» **Text segment**
┄┄┄┄┄┄

[LLVMdev] Proposal for new Legalization framework

Owen Anderson resistor at mac.com
Thu Apr 25 11:58:35 PDT 2013


On Apr 25, 2013, at 8:00 AM, Dan Gohman <dan433584 at gmail.com> wrote:

> On Wed, Apr 24, 2013 at 11:33 PM, Owen Anderson <resistor at mac.com> wrote:
> Hi Dan,
> 
> Hi Owen,
>  
> Others have weighed in on the merits of IR vs MI legalization, I thought I'd chip in on a different area:
> 
> +    /// Legal roughly means there's a physical register class on the target
> +    /// machine for a type, and there's a reasonable set of instructions
> +    /// which operate on registers of this class and interpret their contents
> +    /// as instances of the type. For convenience, Legal is also used for
> +    /// types which are not legalized by this pass (vectors, floats, etc.)
> +    Legal,
> 
> I don't think this is the right definition of a legal type.  I know that that's how SelectionDAG currently defines it, and I think that definition is behind a lot of the difficulty in retargeting LLVM to something that doesn't look like the intersection of X86 and ARM.

┄┄┄┄┄┄

» **Problem to solve**
Carry on the mailing-list post about a new LLVM legalization framework, starting right after its last sentence.

» **Records supplied**
┄┄┄┄┄┄

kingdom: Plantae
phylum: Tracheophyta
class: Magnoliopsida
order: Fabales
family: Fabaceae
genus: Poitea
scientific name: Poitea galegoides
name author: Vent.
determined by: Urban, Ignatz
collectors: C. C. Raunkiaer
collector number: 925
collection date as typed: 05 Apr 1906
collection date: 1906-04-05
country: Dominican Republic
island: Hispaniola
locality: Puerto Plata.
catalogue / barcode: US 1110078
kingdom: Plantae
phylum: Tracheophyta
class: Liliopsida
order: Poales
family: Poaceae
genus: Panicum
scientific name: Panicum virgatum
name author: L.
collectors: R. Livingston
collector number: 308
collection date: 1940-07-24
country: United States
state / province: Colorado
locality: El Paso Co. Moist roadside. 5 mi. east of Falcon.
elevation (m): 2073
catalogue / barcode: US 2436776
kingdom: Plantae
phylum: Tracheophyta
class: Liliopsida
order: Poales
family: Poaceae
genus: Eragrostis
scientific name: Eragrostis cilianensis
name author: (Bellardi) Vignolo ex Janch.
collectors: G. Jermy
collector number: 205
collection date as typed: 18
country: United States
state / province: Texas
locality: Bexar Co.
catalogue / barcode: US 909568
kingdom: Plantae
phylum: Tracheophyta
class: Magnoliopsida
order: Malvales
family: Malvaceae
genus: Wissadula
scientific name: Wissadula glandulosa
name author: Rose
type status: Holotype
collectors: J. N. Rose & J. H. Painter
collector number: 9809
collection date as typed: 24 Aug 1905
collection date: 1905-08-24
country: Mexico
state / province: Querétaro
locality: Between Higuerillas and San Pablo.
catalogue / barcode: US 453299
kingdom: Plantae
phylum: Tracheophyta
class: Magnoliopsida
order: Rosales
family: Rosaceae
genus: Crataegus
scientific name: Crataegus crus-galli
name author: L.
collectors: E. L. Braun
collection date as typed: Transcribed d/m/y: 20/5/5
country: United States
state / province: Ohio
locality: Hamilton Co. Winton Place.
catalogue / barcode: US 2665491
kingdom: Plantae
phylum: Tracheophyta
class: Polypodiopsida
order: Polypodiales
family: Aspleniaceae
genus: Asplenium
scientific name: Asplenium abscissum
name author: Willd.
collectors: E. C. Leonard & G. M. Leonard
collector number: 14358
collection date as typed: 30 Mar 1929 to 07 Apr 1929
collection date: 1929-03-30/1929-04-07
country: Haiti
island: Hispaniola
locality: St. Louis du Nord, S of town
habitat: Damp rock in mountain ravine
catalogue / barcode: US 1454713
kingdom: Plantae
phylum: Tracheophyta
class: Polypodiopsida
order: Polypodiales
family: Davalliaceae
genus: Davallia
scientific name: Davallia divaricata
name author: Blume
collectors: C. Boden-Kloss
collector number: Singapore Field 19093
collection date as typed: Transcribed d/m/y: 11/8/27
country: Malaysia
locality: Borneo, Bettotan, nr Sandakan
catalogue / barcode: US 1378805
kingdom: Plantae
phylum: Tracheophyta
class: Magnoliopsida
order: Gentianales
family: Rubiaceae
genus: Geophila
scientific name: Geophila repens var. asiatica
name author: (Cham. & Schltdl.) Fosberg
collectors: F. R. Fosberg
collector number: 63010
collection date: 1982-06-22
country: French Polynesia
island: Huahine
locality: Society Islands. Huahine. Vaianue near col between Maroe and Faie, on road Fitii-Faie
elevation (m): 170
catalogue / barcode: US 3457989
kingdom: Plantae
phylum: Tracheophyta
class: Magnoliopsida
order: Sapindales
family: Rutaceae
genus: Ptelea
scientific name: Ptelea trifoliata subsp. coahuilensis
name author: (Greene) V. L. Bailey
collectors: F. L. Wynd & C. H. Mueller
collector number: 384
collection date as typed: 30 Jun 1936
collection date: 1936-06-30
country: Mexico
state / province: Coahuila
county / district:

┄┄┄┄┄┄

» **Response below**
> 
> Do you have a particular target in mind that we could discuss? Not all variances from the intersection of x86 and ARM are of the same nature; it's hard to talk in full generality here.

I have a target for which v4i8 is legal. I can load it, store it, copy it, insert/extract elements, shuffle it.  But I can't add it, subtract it, multiply it, etc.  It can also load, store, and copy v16f32, but again can't operate on it.

> I don't see why load and store are special at this level though. Or insert/extract element?

I'm open to suggestions on this, but the point was to preserve some functionality for type legalization, rather than going back to the old-style of having only a combined type+op legalizer.  The concept was to prune back the functionality of type legalization to only dispensing with types for which the really is not even minimal hardware support.

--Owen
-------------- next part --------------
An HTML attachment was scrubbed...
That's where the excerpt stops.